THE RECORDS:
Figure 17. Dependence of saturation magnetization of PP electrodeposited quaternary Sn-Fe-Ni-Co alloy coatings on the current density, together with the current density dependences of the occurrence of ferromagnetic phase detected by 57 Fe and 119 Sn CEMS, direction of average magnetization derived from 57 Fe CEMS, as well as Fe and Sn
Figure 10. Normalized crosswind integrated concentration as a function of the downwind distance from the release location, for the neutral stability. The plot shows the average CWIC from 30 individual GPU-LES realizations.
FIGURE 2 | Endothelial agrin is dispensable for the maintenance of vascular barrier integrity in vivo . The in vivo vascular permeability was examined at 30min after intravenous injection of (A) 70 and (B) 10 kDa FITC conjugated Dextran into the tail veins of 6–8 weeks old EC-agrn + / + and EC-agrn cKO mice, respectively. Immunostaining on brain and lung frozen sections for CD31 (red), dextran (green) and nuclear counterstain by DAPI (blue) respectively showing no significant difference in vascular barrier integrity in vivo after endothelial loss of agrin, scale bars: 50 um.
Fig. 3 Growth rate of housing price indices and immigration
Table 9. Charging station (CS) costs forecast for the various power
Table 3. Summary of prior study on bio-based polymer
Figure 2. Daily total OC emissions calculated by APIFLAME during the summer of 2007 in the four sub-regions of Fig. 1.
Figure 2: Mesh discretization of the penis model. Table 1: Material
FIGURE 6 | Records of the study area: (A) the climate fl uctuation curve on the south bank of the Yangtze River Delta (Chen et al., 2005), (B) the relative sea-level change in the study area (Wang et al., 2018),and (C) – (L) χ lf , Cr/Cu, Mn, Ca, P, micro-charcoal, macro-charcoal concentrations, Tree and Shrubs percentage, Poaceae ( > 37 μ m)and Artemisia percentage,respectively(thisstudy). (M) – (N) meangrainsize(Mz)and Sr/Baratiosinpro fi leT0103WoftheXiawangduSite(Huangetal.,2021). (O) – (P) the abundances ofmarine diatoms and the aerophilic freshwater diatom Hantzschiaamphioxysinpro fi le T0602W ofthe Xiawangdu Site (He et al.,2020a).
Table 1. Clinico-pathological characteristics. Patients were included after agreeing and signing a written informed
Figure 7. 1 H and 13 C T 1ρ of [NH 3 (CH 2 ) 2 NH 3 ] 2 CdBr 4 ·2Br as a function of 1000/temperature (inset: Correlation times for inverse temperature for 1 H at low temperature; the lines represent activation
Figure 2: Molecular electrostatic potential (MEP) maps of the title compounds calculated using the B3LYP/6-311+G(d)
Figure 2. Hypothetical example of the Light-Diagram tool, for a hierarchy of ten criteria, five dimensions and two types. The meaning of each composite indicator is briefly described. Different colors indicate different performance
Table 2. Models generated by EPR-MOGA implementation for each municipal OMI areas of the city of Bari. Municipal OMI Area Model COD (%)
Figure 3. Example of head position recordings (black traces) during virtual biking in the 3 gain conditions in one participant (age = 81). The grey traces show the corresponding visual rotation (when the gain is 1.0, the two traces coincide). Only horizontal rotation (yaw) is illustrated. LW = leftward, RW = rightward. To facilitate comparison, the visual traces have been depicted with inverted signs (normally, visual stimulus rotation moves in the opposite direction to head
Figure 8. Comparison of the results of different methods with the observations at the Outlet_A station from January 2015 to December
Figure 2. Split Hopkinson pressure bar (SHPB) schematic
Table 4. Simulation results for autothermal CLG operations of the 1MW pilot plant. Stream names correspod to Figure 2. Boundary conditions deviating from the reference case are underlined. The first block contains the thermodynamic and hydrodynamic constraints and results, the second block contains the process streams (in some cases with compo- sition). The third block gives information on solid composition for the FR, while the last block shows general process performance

YOUR OBJECTIVE: Would you print, exactly as written, every line above from the one holding "Table 3. Summary" through the one holding "Figure 2: Molecular", with both included and no other lines?

TASK OUTPUT:
Table 3. Summary of prior study on bio-based polymer
Figure 2. Daily total OC emissions calculated by APIFLAME during the summer of 2007 in the four sub-regions of Fig. 1.
Figure 2: Mesh discretization of the penis model. Table 1: Material
FIGURE 6 | Records of the study area: (A) the climate fl uctuation curve on the south bank of the Yangtze River Delta (Chen et al., 2005), (B) the relative sea-level change in the study area (Wang et al., 2018),and (C) – (L) χ lf , Cr/Cu, Mn, Ca, P, micro-charcoal, macro-charcoal concentrations, Tree and Shrubs percentage, Poaceae ( > 37 μ m)and Artemisia percentage,respectively(thisstudy). (M) – (N) meangrainsize(Mz)and Sr/Baratiosinpro fi leT0103WoftheXiawangduSite(Huangetal.,2021). (O) – (P) the abundances ofmarine diatoms and the aerophilic freshwater diatom Hantzschiaamphioxysinpro fi le T0602W ofthe Xiawangdu Site (He et al.,2020a).
Table 1. Clinico-pathological characteristics. Patients were included after agreeing and signing a written informed
Figure 7. 1 H and 13 C T 1ρ of [NH 3 (CH 2 ) 2 NH 3 ] 2 CdBr 4 ·2Br as a function of 1000/temperature (inset: Correlation times for inverse temperature for 1 H at low temperature; the lines represent activation
Figure 2: Molecular electrostatic potential (MEP) maps of the title compounds calculated using the B3LYP/6-311+G(d)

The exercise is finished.